_WHAT TO PRODUCE_
Transcribe the data exactly, stopping after the "The program reports" line.

- Opening Delimiter -

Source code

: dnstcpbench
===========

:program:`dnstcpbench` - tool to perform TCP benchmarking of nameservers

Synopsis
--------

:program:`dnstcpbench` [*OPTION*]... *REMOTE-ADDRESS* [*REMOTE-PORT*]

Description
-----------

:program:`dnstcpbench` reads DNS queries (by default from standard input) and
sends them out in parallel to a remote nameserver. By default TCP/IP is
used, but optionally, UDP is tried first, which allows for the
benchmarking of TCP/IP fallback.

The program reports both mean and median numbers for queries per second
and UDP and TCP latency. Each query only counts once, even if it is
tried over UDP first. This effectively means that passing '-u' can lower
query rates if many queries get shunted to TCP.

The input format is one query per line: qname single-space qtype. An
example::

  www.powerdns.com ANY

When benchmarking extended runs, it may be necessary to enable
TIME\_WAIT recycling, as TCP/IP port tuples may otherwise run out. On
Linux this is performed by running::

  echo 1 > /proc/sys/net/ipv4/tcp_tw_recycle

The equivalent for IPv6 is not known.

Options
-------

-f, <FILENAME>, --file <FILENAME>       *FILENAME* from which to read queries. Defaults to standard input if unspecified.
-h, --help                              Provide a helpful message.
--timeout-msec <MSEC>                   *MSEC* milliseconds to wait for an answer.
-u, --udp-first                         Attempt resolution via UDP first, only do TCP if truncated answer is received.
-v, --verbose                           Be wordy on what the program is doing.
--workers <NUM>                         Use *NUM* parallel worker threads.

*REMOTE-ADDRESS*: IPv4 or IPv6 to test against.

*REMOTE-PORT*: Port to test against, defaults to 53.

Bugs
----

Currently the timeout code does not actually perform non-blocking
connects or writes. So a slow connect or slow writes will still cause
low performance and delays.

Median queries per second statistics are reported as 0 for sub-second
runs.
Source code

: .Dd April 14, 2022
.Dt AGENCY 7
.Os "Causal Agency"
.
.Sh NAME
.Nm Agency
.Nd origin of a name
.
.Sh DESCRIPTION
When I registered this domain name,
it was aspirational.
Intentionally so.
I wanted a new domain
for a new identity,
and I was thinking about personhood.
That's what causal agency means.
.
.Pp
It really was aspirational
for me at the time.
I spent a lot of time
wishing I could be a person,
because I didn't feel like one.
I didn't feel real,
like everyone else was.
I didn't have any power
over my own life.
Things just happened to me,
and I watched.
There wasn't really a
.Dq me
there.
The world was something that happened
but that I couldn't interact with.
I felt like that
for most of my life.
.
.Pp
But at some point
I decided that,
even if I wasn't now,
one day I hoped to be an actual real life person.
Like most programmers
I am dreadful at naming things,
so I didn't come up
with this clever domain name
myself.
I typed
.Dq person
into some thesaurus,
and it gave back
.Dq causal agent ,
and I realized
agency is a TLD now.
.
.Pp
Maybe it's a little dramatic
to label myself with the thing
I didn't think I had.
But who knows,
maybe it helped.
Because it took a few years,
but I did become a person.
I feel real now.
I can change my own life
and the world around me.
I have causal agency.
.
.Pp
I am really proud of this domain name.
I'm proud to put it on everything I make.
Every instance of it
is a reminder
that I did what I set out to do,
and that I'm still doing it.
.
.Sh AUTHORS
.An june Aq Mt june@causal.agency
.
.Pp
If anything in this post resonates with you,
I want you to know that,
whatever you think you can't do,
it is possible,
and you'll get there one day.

- Closing Delimiter -

_RESPONSE AREA_
Source code

: dnstcpbench
===========

:program:`dnstcpbench` - tool to perform TCP benchmarking of nameservers

Synopsis
--------

:program:`dnstcpbench` [*OPTION*]... *REMOTE-ADDRESS* [*REMOTE-PORT*]

Description
-----------

:program:`dnstcpbench` reads DNS queries (by default from standard input) and
sends them out in parallel to a remote nameserver. By default TCP/IP is
used, but optionally, UDP is tried first, which allows for the
benchmarking of TCP/IP fallback.

The program reports both mean and median numbers for queries per second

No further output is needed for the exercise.